Fig. 5. Conserved contacts of Cdk2, Chk1 and Crk with p53 DBD predicted with MAPPIS.

Fig. 5

Open in a new tab

Another set of interacting proteins competing for B2, the other region of p53 DBD, are the p53 binding protein 1 (53BP1), p53 binding protein 2 (53BP2), simian virus 40 large T antigen (sv40), p53 DBD, Casp-3, Cks1, and proto-oncogene tyrosine protein kinase c-Abl. These proteins have overlapping binding sites on the DBD. The structures of the complexes of 53BP1 (1gzh:B), 53BP2 (1ycs:B), p53 DBD (2geq:A) and sv40 (2h1l:A) with the p53 DBD are available in the PDB. The other partners are PRISM-predicted interactions. The template interface of Casp3–p53 interaction is the non-obligate interface between the acetylcholine receptor and its inhibitor (2br8BG).
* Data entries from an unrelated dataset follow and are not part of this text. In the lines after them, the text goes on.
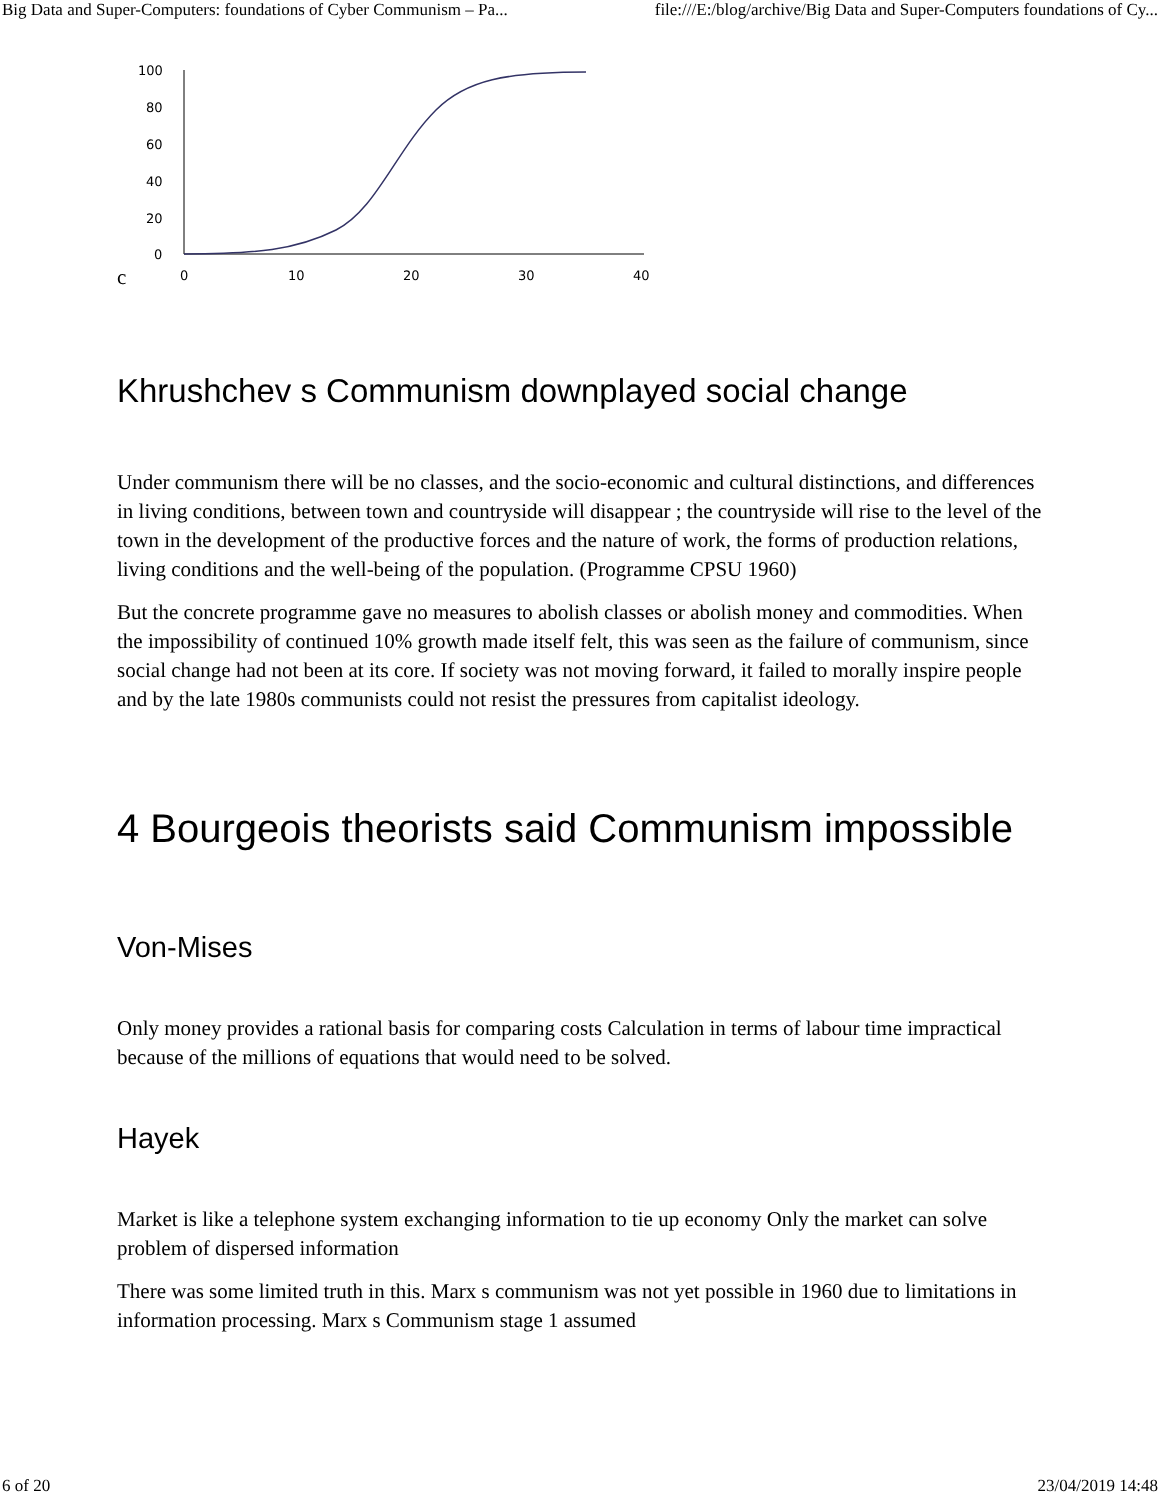Big Data and Super-Computers: foundations of Cyber Communism – Pa... file:///E:/blog/archive/Big Data and Super-Computers foundations of Cy...
c
100
80
60
40
20
0
0
10
20
30
40
Khrushchev s Communism downplayed social change
Under communism there will be no classes, and the socio-economic and cultural distinctions, and differences in living conditions, between town and countryside will disappear ; the countryside will rise to the level of the town in the development of the productive forces and the nature of work, the forms of production relations, living conditions and the well-being of the population. (Programme CPSU 1960)
But the concrete programme gave no measures to abolish classes or abolish money and commodities. When the impossibility of continued 10% growth made itself felt, this was seen as the failure of communism, since social change had not been at its core. If society was not moving forward, it failed to morally inspire people and by the late 1980s communists could not resist the pressures from capitalist ideology.
4 Bourgeois theorists said Communism impossible
Von-Mises
Only money provides a rational basis for comparing costs Calculation in terms of labour time impractical because of the millions of equations that would need to be solved.
Hayek
Market is like a telephone system exchanging information to tie up economy Only the market can solve problem of dispersed information
There was some limited truth in this. Marx s communism was not yet possible in 1960 due to limitations in information processing. Marx s Communism stage 1 assumed
6 of 20 23/04/2019 14:48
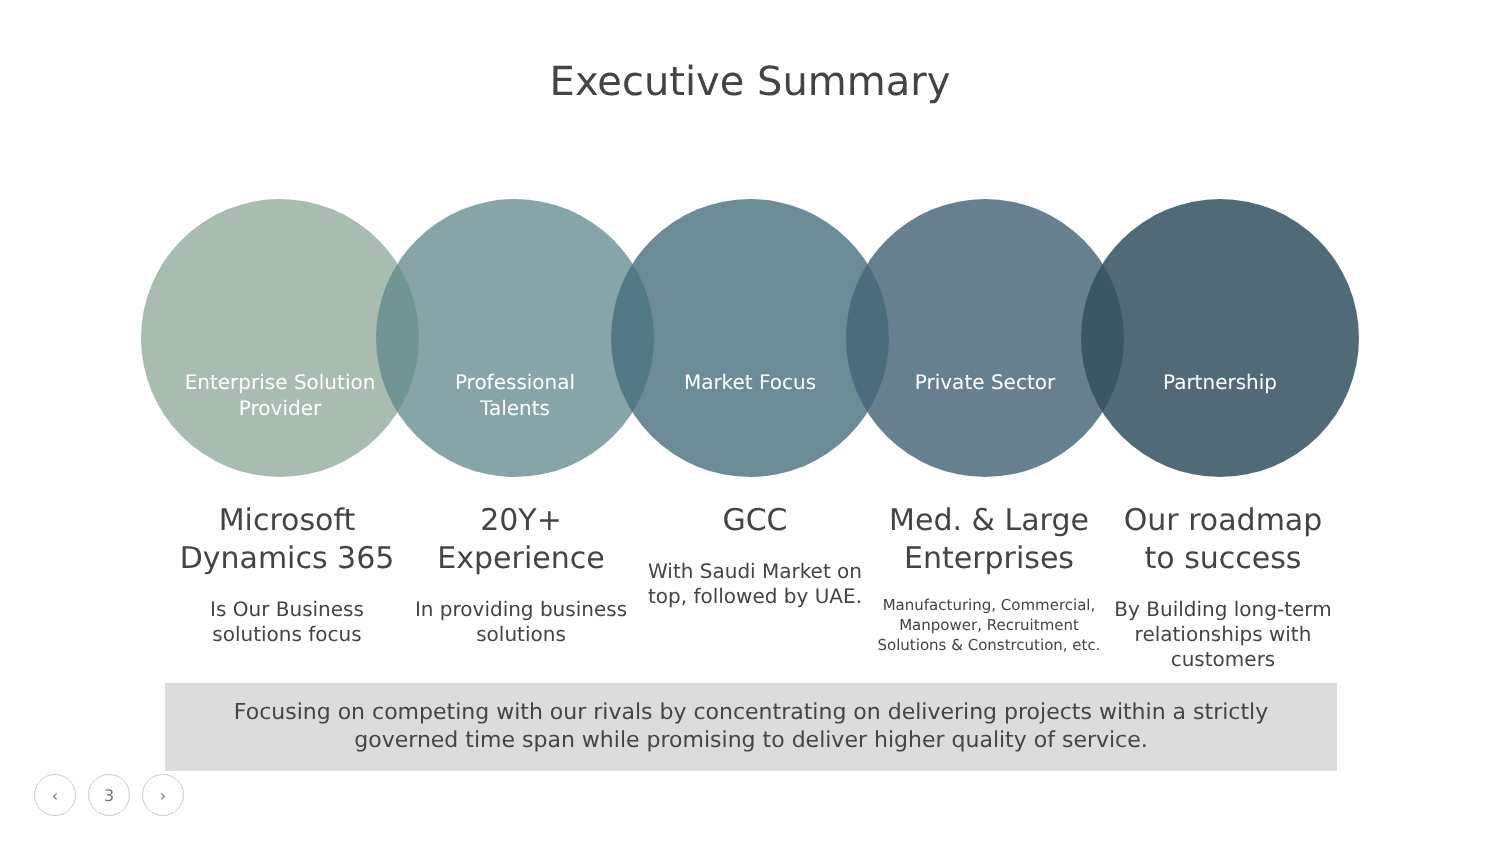Executive Summary
Enterprise Solution
Provider
Professional
Talents
Market Focus Private Sector Partnership
Microsoft Dynamics 365
Is Our Business solutions focus
20Y+ Experience
In providing business solutions
GCC
With Saudi Market on top, followed by UAE.
Med. & Large Enterprises
Manufacturing, Commercial, Manpower, Recruitment Solutions & Constrcution, etc.
Our roadmap to success
By Building long-term relationships with customers
Focusing on competing with our rivals by concentrating on delivering projects within a strictly
governed time span while promising to deliver higher quality of service.
‹ 3 ›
This interaction between Casp3 and p53 DBD is predicted by the human protein interaction prediction server (PIPs),43 consistent with our results.

For two interactions to be simultaneously possible, it is insufficient that binding sites should not overlap; in addition, in the multimeric state there should not be residues overlapping between the partners. In our case here, the corresponding partners of B1 (where Cdk2, Crk, and Chk1 bind) and B2 (where 53BP1, 53BP2, sv40, p53 DBD, Casp3, Cks1, and c-Abl bind) do not interpenetrate each other in their trimeric states; consequently, simultaneous interactions of these two sets are possible. In the right column of Fig. 4, some predicted multimeric co-interacting states are shown. For example, the first complex illustrates the simultaneous interaction of Chk1, RPA and 53BP2 with p53. The next complex presents the simultaneous interactions of Cdk2, RAP1A and Casp3 with p53. However, we should note that all the possible complexes we list above are derived from static structures and the dynamics of the proteins are not considered. Small overlaps can be resolved by minor conformational changes involving side chains or some small backbone rotations.

c-Abl is a proto-oncoprotein, necessary for normal growth and development. c-Abl regulates several cell cycle control genes. The interaction between c-Abl and p53 enhances p21 transcription.44 PRISM predicts the Abl–p53 interaction and their binding regions. The template for this interaction is the interface between DBD of p53 and binding protein of p53 (53BP2) (1ycsAB). Both 53BP2 and Abl contain SH3 domain and Abl matches well the 53BP2 part of the template interface. The binding site of Abl on p53 overlaps with the binding region of 53BP1, 53BP2, sv40 etc. NOXclass classifies this interaction as biological (i.e. non-crystal).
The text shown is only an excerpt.